Re: Matheology § 133
Posted:
Nov 1, 2012 3:19 PM


On 01/11/2012 3:32 PM, MoeBlee wrote: > On Nov 1, 1:10 pm, Alan Smaill <sma...@SPAMinf.ed.ac.uk> wrote: >> MoeBlee <modem...@gmail.com> writes: >>> On Nov 1, 12:40 pm, Alan Smaill <sma...@SPAMinf.ed.ac.uk> wrote: >> >>>> I don't think that one works  >>>> well, not as diagonalising out of the reals, as opposed to out of >>>> sequences of 0s and 1s. Multiple representations get in the way. >> >>> Yes, I mean denumerable binary sequences as representations of members >>> of the real interval [0 1]. I hoped that would have been clear from >>> context? >> >> OK, but in that case you do not know that the antidiagonal real >> is not present in the initial listing of reals, which is what >> you surely really want. For all we know, it may be present >> in a different representation. > > Maybe I'm foggy today. But is my recollection incorrect that, using > the standard base2 scheme, each member of [0 1] is represented > UNIQUELY by a denumerable binary sequence. (What member of [0 1] is > represented by more than one denumerable binary sequence in the > standard representational scheme? 0 is represented by the sequence > whose range is {0}, i.e, .0000..., and 1 is represented by the > sequence whose range is {1}, i.e., in base 2 representation, .111..., > right? So what member of [0 1] is represented by more than one > denumerable binary sequence?)
Well, 0.1000... = 0.0111..., for starters. (Unless you take 'denumerable' to mean "ending in infinitely many 1s'.)

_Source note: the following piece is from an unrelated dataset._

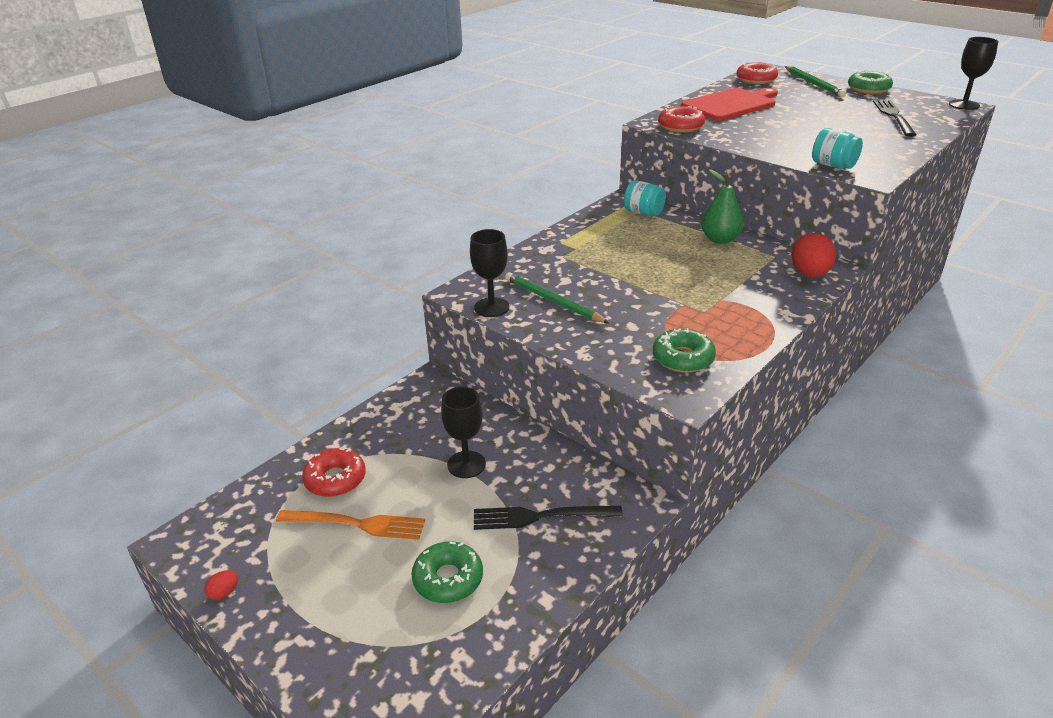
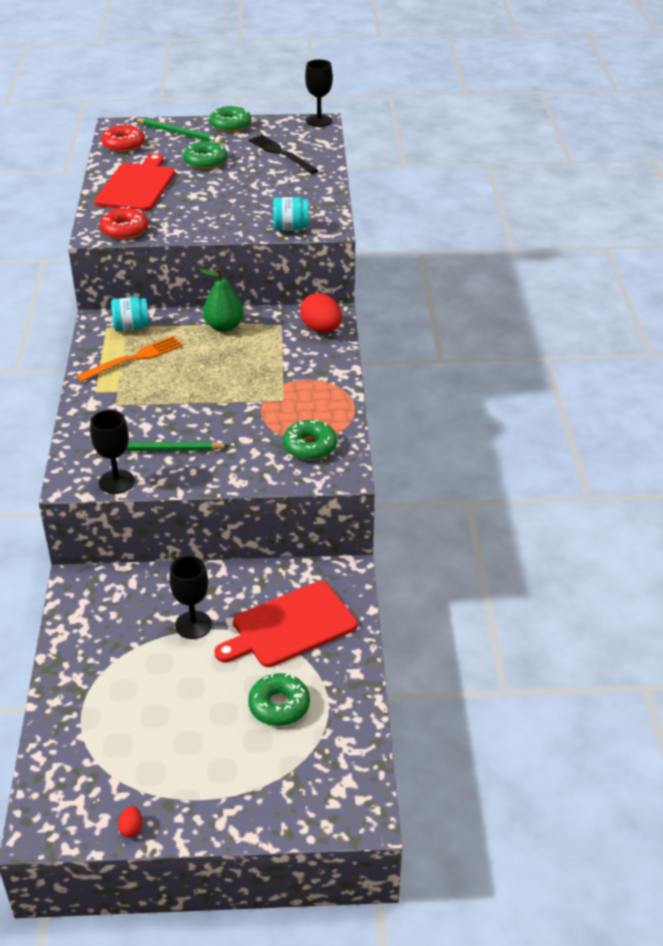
camera: 45 degrees left, 5 degrees up
(335, 479) = (104, 702): red donut -> none
(358, 524) = (167, 718): orange fork -> orange fork (134, 358)
(539, 517) = (290, 626): black fork -> red cutting board
(812, 105) = (205, 161): none -> green donut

> And wasn't that the approach used by Cantor himself? Doesn't he take > an enumeration of denumerable binary sequences and then show a > denumerable binary sequence not in the enumeration?
I don't think he dealt with multiple representations in his proof. He talked about infinite binary sequences, made up of symbols 'm' and 'w', but as far as I remember, he did not interpret them as binary representations of real numbers.